Challenges in 3D Data Synthesis for Training Neural Networks on Topological Features
Dylan Peek, Matthew P. Skerritt, Siddharth Pritam, Stephan Chalup
TL;DR
This work addresses the scarcity of labeled 3D data for supervised Topological Data Analysis by introducing a synthetic data pipeline that controllably encodes topology through genus $g$ and Betti number $\beta_1$ using Repulsive Surfaces. It presents the RG Repulse dataset, built from seeds with $\beta_1$ in $[0,20]$ grown in random grid environments, deformed while preserving topology, and voxelized to $256^3$ with Perlin-noise augmentation, enabling $8{,}192$-point inputs for a 3D Convolutional Transformer network trained to predict $\beta_1$. Experimental results show accuracy decreases as geometric complexity increases, highlighting the separate roles of topology and geometry in estimator generalization. The dataset provides a flexible platform for training and benchmarking topology-aware estimators and persistent homology pipelines, with potential for transfer learning to real-world voxel data in domains like medical imaging and materials science.
Abstract
Topological Data Analysis (TDA) involves techniques of analyzing the underlying structure and connectivity of data. However, traditional methods like persistent homology can be computationally demanding, motivating the development of neural network-based estimators capable of reducing computational overhead and inference time.
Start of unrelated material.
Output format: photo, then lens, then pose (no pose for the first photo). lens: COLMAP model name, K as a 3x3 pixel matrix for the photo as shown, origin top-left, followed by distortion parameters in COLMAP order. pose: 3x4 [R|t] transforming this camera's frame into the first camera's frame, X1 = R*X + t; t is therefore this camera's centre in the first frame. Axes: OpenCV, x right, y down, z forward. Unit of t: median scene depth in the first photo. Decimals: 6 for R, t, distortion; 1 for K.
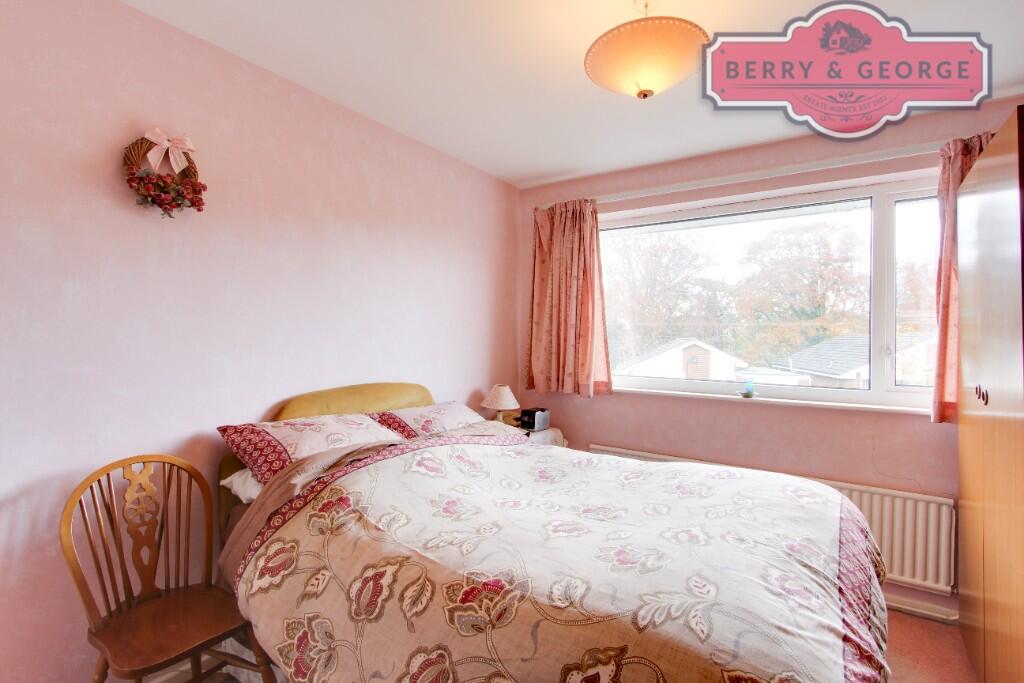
lens RADIAL K [[471.1, 0, 519.6], [0, 471.1, 337.1], [0, 0, 1]] dist [-0.016375, 0.000544]
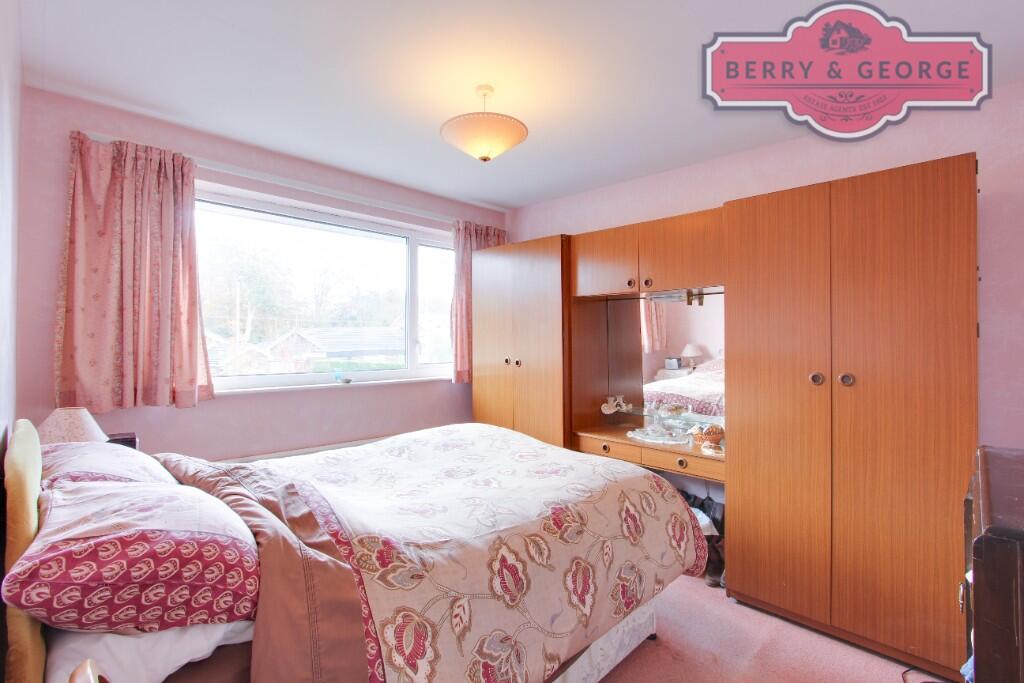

A key barrier to advancing these methods is the lack of labeled 3D data with class distributions and diversity tailored specifically for supervised learning in TDA tasks. To address this, we introduce a novel approach for systematically generating labeled 3D datasets using the Repulsive Surface algorithm, allowing control over topological invariants, such as hole count. The resulting dataset offers varied geometry with topological labeling, making it suitable for training and benchmarking neural network estimators. This paper uses a synthetic 3D dataset to train a genus estimator network, created using a 3D convolutional transformer architecture. An observed decrease in accuracy as deformations increase highlights the role of not just topological complexity, but also geometric complexity, when training generalized estimators. This dataset fills a gap in labeled 3D datasets and generation for training and evaluating models and techniques for TDA.